Cemal İNANGİL: Haspolat muhtarı olarak tüm siyasilere örnek olacak şekilde vatandaştan özür dilemeniz bir çok kişinin taktirini topladı. Mühim olan samimiyet değil mi?
Mehmet DEMİRCİ: Karpaz milli parkının bölünmesi için proje çalışmalarını başlatmışsınız. Aman çevreciler duymasın, ona da bir kump bulurlar nasılsa.
Barış MAMALI: Dava çok ama para yok diyorsunuz. Artık avukatlarda ikinci bir iş yaparsa şaşmamak lazım değil mi?
Hülya GÜNEYLİ: Mecliste tüm ipleri elinize almışsınız. Kendi performansınızı bile kendiniz dolduruyormuşsunuz artık. Oh ne ala.
Hasan UZUN: Ramadan Uzun ile seni karıştırmamam için lütfen ikinizden biri saçlarını yana doğru tarasın.
Olgun AMCAOĞLU: Yeni telefonunuzu daha alalı bir ay olmadan yine kırmışsınız. Size en kısa zamanda eski eski Ericssonlardan bir tane bulacağım. Hiç olmazsa kırmak isteseniz de kıramazsınız.
Mustafa SERÇELİK: Müslüm Gürses’in vefatına çok üzülmüşsünüz. Ee kolay değil bir dönemin şarkılarını onlardan dinledik ve dinlemeye de devam edeceğiz.
Ali KİŞMİR: Cumartesi günü direklere çarpan topların nedeni sizin yaptırdığınız büyümüş. Büyücülük yaptığınızı da bu sayede öğrenmiş olduk.
Arif Salih KIRDAĞ: Bizi Merkez lokantasına çağırıyorsun sen Steak hause’de yemek yiyorsun. Daha seçilmemden sizde havaya girdiniz.
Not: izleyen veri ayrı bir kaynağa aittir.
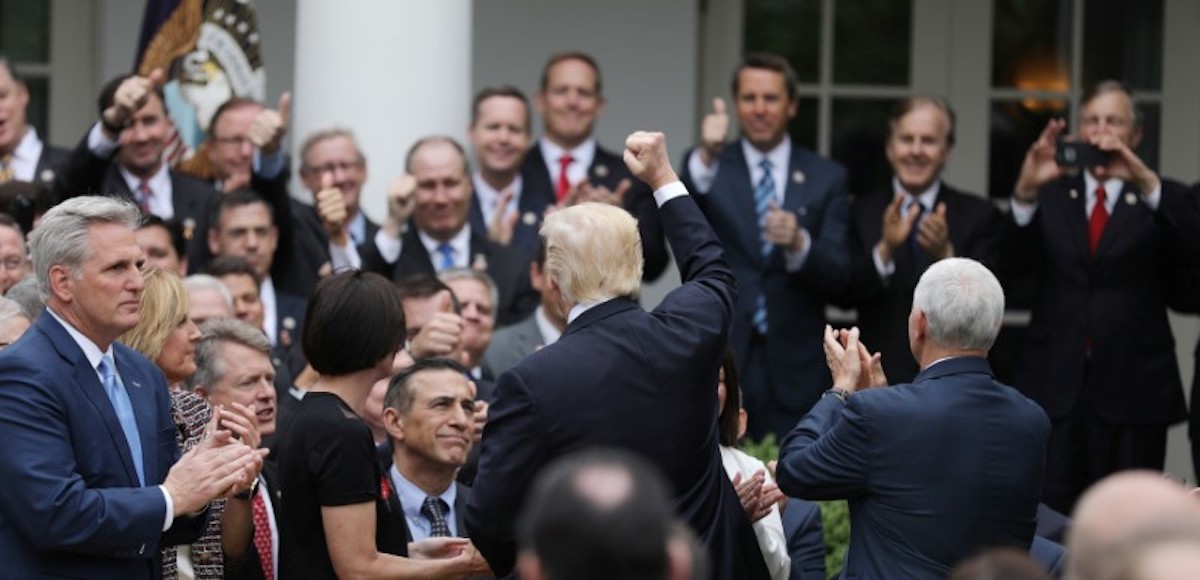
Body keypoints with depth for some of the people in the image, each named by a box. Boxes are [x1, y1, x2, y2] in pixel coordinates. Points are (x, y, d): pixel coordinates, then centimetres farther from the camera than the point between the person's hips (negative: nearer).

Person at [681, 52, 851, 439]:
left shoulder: (826, 178, 7)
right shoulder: (709, 169, 5)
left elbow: (838, 277, 0)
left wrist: (799, 244, -22)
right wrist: (706, 158, -34)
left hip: (794, 368, 1)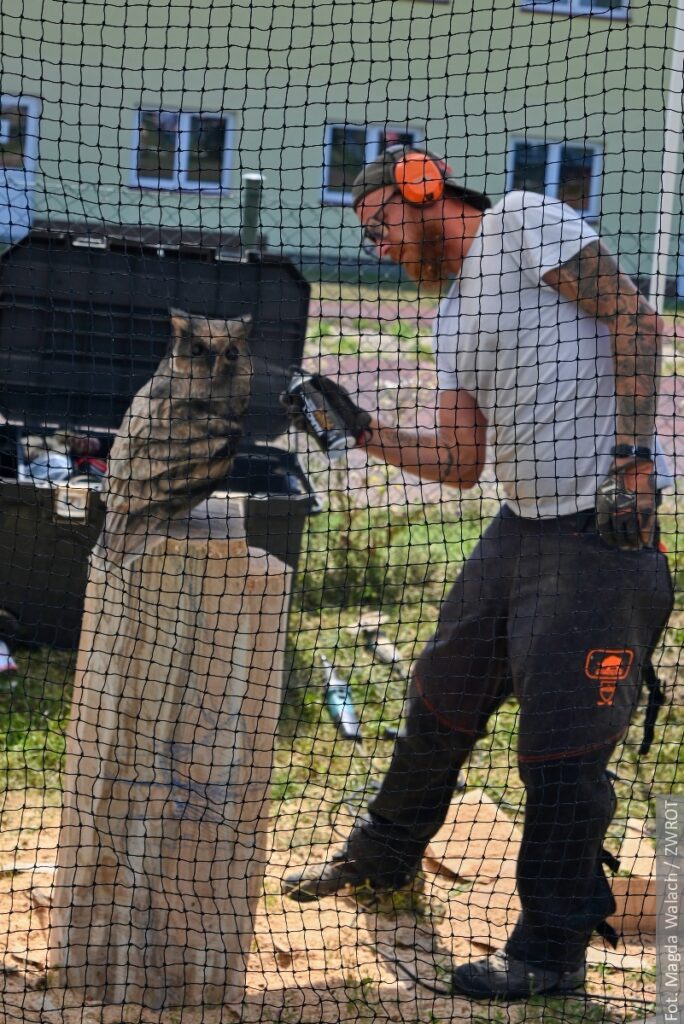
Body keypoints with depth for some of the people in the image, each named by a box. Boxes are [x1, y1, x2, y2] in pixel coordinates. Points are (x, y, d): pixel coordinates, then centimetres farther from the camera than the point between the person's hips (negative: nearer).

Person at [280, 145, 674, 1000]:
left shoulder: (524, 222, -6)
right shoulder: (450, 317, 19)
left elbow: (634, 321, -14)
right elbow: (460, 463, 16)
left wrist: (630, 461, -21)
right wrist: (360, 430, 6)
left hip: (605, 524, -9)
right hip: (521, 526, 9)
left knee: (563, 746, -6)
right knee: (440, 696, 20)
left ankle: (552, 951, 5)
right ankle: (384, 855, 42)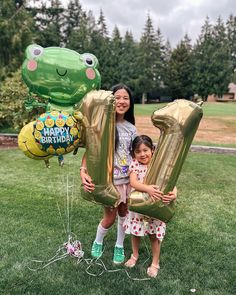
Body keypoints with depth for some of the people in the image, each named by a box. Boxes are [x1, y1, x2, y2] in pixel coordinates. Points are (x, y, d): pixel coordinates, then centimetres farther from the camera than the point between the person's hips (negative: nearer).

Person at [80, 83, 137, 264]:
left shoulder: (131, 128, 5)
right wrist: (83, 170, -27)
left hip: (128, 178, 4)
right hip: (109, 178, -4)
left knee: (124, 213, 16)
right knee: (110, 217, 8)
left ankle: (120, 246, 41)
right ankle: (98, 242, 40)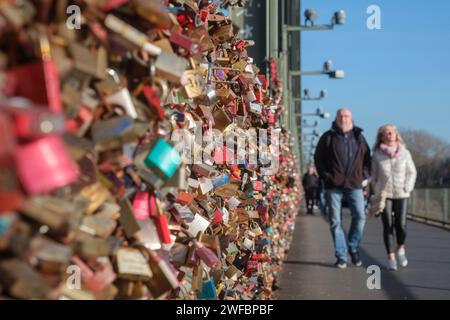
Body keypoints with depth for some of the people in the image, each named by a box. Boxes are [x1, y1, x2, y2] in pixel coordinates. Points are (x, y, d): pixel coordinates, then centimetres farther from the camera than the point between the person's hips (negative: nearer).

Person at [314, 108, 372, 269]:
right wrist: (325, 176, -3)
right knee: (335, 221, -1)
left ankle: (353, 248, 14)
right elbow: (318, 158, 6)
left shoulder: (359, 137, 12)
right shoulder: (328, 137, 6)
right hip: (334, 185, -1)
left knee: (360, 216, -8)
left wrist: (364, 175, 4)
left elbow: (367, 158, 16)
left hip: (354, 184, 1)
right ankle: (341, 256, 7)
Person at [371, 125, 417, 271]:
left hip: (401, 194, 0)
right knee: (388, 226, -4)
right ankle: (391, 258, 4)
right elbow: (374, 176, 8)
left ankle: (400, 249, 20)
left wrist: (407, 188, -2)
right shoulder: (377, 155, 1)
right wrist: (377, 193, 4)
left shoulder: (405, 153, 2)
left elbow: (412, 172, 9)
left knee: (401, 225, -9)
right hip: (384, 194, 0)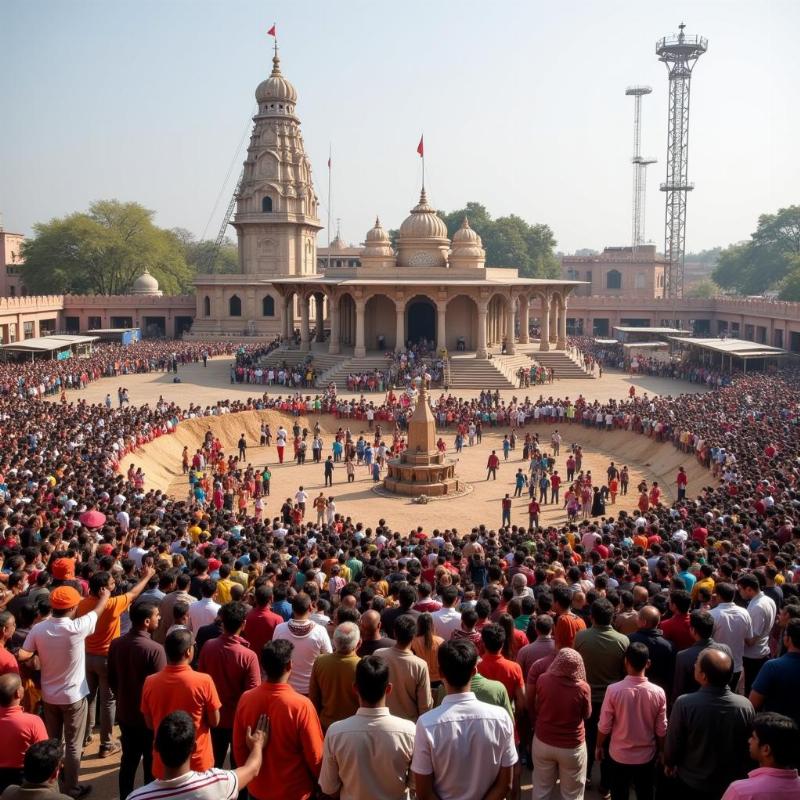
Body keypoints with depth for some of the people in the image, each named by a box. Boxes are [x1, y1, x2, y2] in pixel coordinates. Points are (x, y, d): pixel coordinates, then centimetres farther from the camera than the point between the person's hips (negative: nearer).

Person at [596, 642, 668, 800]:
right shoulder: (658, 693, -16)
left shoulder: (613, 690, -21)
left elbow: (604, 726, -11)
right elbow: (661, 730, -6)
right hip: (646, 757, 1)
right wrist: (661, 751, 12)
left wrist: (599, 746, 7)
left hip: (619, 756, -1)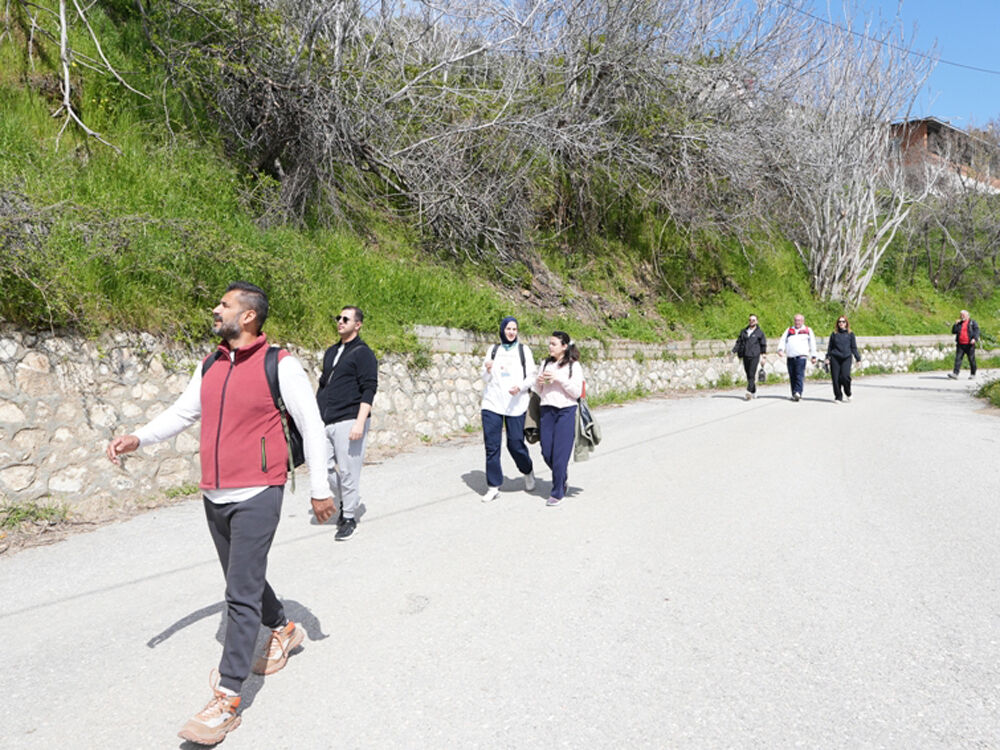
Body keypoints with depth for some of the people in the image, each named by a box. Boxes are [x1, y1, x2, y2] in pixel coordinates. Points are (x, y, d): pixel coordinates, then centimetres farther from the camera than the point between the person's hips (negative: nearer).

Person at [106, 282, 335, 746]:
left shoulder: (279, 365, -11)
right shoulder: (210, 366, 10)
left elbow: (311, 425, -8)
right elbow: (182, 412, 16)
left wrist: (319, 489, -6)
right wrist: (138, 438, -3)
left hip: (256, 496, -7)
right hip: (214, 496, 7)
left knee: (241, 595, -5)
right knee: (244, 580, 21)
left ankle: (226, 701, 4)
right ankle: (283, 631, 44)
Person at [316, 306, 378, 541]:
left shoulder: (363, 353, -3)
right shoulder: (331, 352, 19)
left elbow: (369, 390, -11)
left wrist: (359, 423, -19)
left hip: (348, 422, -7)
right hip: (325, 422, 7)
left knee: (347, 471, -3)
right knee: (323, 467, 6)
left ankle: (350, 517, 12)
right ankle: (345, 500, 29)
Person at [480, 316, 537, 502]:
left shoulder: (523, 350, 8)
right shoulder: (493, 349, 12)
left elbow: (531, 376, 4)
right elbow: (485, 379, 13)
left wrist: (520, 387, -16)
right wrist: (488, 370, -10)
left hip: (515, 404, -2)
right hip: (492, 402, 2)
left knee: (515, 443, -2)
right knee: (491, 445, -2)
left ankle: (528, 471, 28)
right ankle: (493, 486, 8)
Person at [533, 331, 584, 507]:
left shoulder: (573, 365, -1)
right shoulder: (545, 363, 12)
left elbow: (577, 392, -8)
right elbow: (538, 391, 16)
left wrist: (559, 379, -15)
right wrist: (538, 382, -5)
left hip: (566, 411, -5)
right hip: (546, 410, 5)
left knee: (560, 453, -5)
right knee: (546, 453, 4)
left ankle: (557, 493, 6)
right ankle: (563, 473, 33)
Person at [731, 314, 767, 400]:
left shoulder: (759, 332, 3)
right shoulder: (743, 332, 13)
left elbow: (763, 344, 11)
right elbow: (738, 342, 12)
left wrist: (763, 354, 14)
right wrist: (733, 352, 1)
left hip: (754, 356, -4)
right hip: (745, 356, 4)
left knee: (752, 374, -12)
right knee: (748, 375, 8)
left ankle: (749, 392, -19)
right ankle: (754, 391, 22)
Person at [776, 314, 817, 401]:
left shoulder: (807, 330, 15)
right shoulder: (789, 330, 21)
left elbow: (812, 344, 18)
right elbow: (783, 340, 12)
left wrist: (813, 356, 14)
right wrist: (780, 349, -7)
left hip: (801, 356, -3)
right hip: (790, 357, 3)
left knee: (799, 375, -17)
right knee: (792, 377, 2)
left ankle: (798, 392, -26)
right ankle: (794, 394, 9)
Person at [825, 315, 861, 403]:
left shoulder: (850, 334, 10)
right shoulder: (834, 334, 10)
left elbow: (854, 347, 11)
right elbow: (830, 347, 13)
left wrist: (858, 358, 4)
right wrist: (827, 358, 4)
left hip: (846, 358, -1)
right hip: (835, 358, 1)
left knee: (845, 376, -15)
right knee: (836, 378, -3)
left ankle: (848, 393, 10)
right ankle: (838, 396, 8)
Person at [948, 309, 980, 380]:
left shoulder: (973, 323, 4)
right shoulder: (959, 323, 15)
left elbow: (976, 331, -6)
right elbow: (953, 331, 11)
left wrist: (974, 338, -22)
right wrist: (956, 324, -2)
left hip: (969, 345, -3)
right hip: (960, 345, 3)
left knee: (971, 359, 4)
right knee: (958, 358, -6)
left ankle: (973, 374, 13)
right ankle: (955, 373, -12)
Hani nerede kaldı halkçılık?
Özdemir TOKEL: Kırgınlıklar geride kalmış ve UBP Lefkoşa seçimi için T medya olarak kampanyayı almışsınız. Hayırlı ve uğurlu olsun.
Kemal ALTUNCUOĞLU: Başkan nerelerdesin? Sana ulaşamıyormuş bazı dostlar. Beni aradılar bugün bir ara bir buluşalım.


GÜNÜN TWİTTİ
@ResmiyeCanalty
Gmb Kukom da duzenledigi kadinlar gunu muhtesem konserdeyiz.belediyemizin en guzel yaptigi is konserlerimiz.tebrikler
GÜNÜN SÖZÜ
“Lefkoşa’yı yıllardır yöneterek mahveden ve hiçbir sorumlulukları yokmuş gibi halkın karşısına çıkıp yeniden beni seçin diyen UBP, DP, CTP, VE TDP başkan adaylarına ve meclis üyelerine kırmızı kartı gösterin. Aksi halde ‘Kendim ettim kendim buldum’ şarkısını dinlemek yeniden kader olacak”
Arif Salih Kırdağ
BİZİM TEMEL
Temel ile Dursun köye gitmek üzere trene binerler.
Yolda acıktıklarında yiyebilmek için de biraz muz alırlar yanlarına!
Temel´in cani bir ara muz ister ve bir tane soyar ve tam ısırdığı sırada da tren bir tünele girer!
Temel büyük bir telaşla Dursun´a bağırır;
-ula Tursun sakin ola ki habu muzdan yemiyesun!
Dursun;
-Niye ki ula???
Temel;
-Pen yedum cözlerum kör oldi, bari sen kurtul!!!